Special to SVLfreenews.com

RALEIGH -- North Carolina’s juvenile crime rate fell to its lowest point – 16.18 complaints per every 1,000 kids – since the state began recording juvenile crime data, according to the latest report from the Department of Public Safety’s Juvenile Justice section.

“As attorney general and now as governor, I’ve seen firsthand the work of law enforcement and Juvenile Justice officials to reduce juvenile crime and promote safer communities. We will continue to work to identify at-risk young people, increase opportunity across our state and build a safer North Carolina,” Gov. Roy Cooper said on Tuesday.

Data presented in the Juvenile Justice Section’s 2018 Annual Report shows the following trends in the state’s juvenile justice system from 2010-2018:
• The juvenile crime rate has fallen by 41%, from 27.55 complaints per every 1,000 kids to 16.18 complaints per every 1,000 kids in 2018.
• The annual number of school-based complaints has dropped 35%, though the percentage of school-based complaints versus non-school-based complaints has held steady, at 44%
• The number of children admitted to juvenile detention centers has decreased by 62%; and
• The number of children committed to youth development centers has gone down by 46%.

Additionally, data from 2018 reveals that:
• Minor offenses, infractions and status offenses accounted for more than 70% of all juvenile complaints in 2018;
• The top five juvenile offenses in 2018 were simple assault, larceny, disorderly conduct at school, communicating threats and truancy.

Juvenile Crime Prevention Council (JCPC) programs – found in all 100 counties – served more than 21,000 youths in 2018. Nearly 11,000 of those children served (52%) were classified as at-risk, without involvement in the juvenile justice system. The top three service types provided through JCPC programs were restitution/community service, interpersonal skill building and teen court.

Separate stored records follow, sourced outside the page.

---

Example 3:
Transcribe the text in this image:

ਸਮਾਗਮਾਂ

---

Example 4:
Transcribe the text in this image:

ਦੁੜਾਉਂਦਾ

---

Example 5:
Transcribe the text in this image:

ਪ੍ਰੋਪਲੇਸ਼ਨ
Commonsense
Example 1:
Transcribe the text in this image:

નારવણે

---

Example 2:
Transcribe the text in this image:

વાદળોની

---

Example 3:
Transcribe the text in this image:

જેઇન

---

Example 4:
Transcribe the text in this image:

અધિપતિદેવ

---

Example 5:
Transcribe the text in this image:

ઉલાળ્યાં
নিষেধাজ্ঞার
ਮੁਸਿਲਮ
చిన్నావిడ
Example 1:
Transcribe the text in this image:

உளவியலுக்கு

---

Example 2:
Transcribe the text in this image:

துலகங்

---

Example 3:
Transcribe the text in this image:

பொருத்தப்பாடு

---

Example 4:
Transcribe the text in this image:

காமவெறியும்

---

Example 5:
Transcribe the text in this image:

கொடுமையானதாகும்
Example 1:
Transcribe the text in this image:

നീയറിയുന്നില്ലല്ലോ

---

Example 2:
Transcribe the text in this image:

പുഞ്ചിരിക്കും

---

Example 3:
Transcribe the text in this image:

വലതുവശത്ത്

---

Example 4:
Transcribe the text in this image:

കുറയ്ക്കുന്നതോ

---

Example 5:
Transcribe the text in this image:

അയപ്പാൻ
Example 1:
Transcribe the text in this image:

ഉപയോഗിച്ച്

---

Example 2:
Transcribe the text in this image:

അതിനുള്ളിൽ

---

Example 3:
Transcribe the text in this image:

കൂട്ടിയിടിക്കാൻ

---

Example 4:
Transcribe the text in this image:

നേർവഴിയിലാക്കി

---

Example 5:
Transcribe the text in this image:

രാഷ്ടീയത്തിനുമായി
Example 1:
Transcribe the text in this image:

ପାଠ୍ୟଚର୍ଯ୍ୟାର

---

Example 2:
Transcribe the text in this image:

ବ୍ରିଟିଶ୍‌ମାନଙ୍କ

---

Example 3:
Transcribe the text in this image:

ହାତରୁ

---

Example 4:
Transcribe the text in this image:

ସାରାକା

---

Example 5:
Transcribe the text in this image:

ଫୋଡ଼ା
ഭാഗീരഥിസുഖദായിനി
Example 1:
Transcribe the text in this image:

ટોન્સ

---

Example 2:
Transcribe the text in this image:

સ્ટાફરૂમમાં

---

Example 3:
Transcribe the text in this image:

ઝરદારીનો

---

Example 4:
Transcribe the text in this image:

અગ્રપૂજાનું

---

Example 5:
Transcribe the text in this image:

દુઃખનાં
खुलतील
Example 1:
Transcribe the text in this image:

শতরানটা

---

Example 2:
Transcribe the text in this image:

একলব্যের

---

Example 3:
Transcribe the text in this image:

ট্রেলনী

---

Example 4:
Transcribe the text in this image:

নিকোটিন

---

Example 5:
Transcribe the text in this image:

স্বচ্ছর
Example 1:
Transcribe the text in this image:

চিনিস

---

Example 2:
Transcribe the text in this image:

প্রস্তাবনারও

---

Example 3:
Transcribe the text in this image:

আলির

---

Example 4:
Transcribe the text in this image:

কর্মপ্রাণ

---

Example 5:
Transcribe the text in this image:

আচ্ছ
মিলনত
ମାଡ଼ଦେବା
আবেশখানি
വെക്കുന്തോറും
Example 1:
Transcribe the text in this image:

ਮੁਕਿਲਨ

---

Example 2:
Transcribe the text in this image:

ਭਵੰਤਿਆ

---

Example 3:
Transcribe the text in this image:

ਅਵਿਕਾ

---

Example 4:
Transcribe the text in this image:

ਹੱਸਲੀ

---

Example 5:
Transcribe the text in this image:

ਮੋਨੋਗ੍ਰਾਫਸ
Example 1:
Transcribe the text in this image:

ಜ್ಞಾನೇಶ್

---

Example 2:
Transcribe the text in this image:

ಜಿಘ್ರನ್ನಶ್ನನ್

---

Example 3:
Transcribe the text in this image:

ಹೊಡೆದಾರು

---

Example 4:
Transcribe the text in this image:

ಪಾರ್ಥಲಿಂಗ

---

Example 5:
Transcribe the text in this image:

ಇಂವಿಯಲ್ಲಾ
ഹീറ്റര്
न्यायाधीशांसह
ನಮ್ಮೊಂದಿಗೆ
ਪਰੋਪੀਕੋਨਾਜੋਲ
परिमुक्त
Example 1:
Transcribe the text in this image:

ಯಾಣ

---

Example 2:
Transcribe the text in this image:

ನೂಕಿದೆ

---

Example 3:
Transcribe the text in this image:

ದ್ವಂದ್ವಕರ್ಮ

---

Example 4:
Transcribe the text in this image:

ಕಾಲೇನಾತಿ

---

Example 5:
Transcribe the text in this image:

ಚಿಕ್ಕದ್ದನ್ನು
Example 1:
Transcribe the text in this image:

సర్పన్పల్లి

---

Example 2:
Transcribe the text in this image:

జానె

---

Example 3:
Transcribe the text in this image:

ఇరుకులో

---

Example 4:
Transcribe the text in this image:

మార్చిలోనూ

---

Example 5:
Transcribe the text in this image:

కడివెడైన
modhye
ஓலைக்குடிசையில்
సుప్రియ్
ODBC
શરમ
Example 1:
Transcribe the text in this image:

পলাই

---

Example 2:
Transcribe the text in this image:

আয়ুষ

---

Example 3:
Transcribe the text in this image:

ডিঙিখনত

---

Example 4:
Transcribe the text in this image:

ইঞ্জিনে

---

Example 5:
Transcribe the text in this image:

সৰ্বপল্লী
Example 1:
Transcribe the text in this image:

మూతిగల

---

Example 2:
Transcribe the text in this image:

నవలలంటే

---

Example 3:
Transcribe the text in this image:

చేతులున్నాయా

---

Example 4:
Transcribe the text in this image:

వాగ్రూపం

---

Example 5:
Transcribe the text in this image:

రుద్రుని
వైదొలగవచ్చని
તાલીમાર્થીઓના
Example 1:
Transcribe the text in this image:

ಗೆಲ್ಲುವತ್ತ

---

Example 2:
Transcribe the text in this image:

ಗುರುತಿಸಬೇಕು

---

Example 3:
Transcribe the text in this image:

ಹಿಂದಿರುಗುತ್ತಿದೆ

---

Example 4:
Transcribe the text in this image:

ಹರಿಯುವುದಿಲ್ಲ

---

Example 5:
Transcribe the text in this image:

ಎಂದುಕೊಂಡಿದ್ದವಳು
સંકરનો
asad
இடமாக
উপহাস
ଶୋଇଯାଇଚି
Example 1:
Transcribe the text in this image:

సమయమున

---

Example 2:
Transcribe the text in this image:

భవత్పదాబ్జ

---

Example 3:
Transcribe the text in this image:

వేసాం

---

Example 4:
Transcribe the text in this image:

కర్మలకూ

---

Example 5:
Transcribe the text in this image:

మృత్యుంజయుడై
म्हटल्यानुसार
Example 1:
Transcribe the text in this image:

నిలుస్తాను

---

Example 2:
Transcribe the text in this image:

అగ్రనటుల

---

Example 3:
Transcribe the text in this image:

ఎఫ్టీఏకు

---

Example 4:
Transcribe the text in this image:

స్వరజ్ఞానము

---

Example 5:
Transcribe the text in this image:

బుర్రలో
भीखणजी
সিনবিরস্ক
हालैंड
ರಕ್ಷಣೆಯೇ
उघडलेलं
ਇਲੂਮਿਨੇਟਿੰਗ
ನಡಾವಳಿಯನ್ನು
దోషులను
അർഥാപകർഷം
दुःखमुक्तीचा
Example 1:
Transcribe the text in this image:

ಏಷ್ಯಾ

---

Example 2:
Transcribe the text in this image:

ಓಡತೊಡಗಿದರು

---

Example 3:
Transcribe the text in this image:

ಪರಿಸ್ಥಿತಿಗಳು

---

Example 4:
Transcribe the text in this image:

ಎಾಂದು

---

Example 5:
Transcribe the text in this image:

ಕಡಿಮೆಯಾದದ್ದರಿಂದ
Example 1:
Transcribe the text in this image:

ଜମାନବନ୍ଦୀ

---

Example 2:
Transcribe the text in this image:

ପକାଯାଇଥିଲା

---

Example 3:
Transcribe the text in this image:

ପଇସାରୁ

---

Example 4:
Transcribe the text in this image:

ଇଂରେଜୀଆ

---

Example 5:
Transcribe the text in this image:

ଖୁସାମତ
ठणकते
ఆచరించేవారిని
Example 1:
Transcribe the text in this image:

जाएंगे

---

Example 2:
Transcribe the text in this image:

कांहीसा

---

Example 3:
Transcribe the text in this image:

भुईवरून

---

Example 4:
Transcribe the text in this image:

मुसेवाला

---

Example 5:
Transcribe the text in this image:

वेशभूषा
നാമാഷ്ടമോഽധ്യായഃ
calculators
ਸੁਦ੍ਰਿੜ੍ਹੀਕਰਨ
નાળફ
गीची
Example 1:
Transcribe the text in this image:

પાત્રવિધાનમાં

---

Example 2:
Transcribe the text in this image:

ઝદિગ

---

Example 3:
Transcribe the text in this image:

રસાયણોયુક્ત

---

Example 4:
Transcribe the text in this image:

“These results speak to the outstanding work of juvenile justice professionals throughout the state, and the strong partnerships we’ve built with law enforcement, community-based programs and organizations,” said William Lassiter, deputy secretary for Juvenile Justice.

“With our improved understanding of youth behavior and the underlying issues/factors that may trigger criminal behavior, we’re using a proactive approach to recognize at-risk youth and provide them with help to keep them from entering the juvenile justice system in the first place,” Lassiter added.